Lesley visited me in the hospital after each birth-proudly bringing me a boy blanket each time.

It has been over six years since my declaration of having two boys. Yet I think about it almost daily. Parenting Joshua and Drew, especially as they are the only ones home together all day is a different experience than I've had before. I've never had two of the same sex in a row-and it is a whole new experience. They are now at prime ages to really play together. They can play the same thing for much longer than any of  my other two children together would last playing. (There was only so much Tonka truck playing Megan tolerated with Luke, and not too much baby doll playing Luke would tolerate with Ellie, and only so much Hot Wheel playing Ellie would tolerate with Joshua...)

I love these two little boys.

Even though when together they think they have free reign over the kitchen pantry. And they dig dirt from the flowerbeds instead of from the sandbox. They leave Hot Wheels in all the wrong places. They favor pajamas more than clothes and they make more noise than the other three kids combined. Drew teases Joshua mercilessly and Joshua threatens Drew he's going to get a spank. They fight each other physically and they kiss each other to make-up. They each pick a thigh to sit on while reading a book on my lap. They sit next to each other on the couch and they hold hands in a parking lot.

I love Joshua and Drew.

Monday, March 12, 2012

My Windows are Dirty

While spending time with some dear girlfriends the other night, we had an epiphany of sorts. Though we all joked about it at the time, I have been left thinking about it for a couple more days.

One of my friends launched into a detailed story about her daughter's competition soccer team and the decision making process it took about whether or not to play in a tournament on a Sunday. It was all a fairly common scenario faced by many, especially in Utah within our LDS culture. We all surmised that in the same situation as my friend, we would have made the same decision and chosen to take a stand and not play.

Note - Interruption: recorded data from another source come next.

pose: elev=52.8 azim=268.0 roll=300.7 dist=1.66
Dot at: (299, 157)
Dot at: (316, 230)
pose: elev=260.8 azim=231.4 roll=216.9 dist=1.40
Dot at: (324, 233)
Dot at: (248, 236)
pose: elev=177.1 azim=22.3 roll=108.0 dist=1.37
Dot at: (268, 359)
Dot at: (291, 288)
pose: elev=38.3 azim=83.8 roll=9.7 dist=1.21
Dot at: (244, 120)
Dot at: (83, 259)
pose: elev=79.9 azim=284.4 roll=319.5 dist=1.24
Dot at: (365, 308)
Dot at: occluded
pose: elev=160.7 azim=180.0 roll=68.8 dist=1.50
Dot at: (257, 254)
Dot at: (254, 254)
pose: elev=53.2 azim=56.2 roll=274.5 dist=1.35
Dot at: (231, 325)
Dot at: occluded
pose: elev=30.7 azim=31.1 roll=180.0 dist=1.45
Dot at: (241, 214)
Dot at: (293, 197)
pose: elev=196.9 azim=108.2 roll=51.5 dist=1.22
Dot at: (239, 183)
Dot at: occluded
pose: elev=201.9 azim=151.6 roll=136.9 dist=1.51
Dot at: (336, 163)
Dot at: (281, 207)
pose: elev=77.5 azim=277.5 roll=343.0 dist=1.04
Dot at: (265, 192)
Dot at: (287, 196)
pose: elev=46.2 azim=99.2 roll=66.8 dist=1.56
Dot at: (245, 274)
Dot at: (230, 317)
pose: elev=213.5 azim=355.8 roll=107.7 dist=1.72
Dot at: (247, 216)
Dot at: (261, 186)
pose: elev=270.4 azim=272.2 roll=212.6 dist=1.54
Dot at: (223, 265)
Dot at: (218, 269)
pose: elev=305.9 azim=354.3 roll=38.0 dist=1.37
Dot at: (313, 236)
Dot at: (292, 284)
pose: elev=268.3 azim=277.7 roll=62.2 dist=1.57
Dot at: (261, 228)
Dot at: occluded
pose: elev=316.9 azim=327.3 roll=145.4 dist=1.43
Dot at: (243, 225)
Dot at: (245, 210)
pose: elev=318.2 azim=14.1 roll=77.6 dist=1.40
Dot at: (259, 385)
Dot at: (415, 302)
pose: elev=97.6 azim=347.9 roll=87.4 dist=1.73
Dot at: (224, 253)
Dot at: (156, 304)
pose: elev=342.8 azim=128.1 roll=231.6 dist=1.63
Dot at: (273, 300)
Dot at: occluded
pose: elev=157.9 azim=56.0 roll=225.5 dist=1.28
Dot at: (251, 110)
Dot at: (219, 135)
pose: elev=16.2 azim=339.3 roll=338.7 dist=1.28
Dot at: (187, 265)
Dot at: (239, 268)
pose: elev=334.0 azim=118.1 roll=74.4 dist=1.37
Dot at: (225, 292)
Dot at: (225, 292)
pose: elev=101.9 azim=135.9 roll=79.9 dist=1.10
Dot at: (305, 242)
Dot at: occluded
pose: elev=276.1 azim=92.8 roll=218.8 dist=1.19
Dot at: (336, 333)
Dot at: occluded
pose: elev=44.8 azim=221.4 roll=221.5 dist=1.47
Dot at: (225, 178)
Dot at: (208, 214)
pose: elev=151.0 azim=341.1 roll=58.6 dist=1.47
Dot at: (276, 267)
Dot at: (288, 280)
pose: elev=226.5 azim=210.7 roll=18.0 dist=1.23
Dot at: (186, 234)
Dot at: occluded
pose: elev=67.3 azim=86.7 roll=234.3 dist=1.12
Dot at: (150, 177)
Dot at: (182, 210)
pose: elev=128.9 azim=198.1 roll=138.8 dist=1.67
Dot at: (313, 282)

Later on, our conversation steered to different topics. I can't even remember what (or who!) we were talking about, but suddenly we all had a 'light bulb' moment when we realized that "We won't allow our children to play soccer on a Sunday but we'll do 'this or that' instead..."

Get what I'm saying?

There are all sorts of rationalizations and justifications we give to ourselves!

After we all gave ourselves a proverbial pat on the back for deciding our children wouldn't play soccer on the Sabbath, we continued on with all sorts of stories and discussions in a typical women-getting-together-way.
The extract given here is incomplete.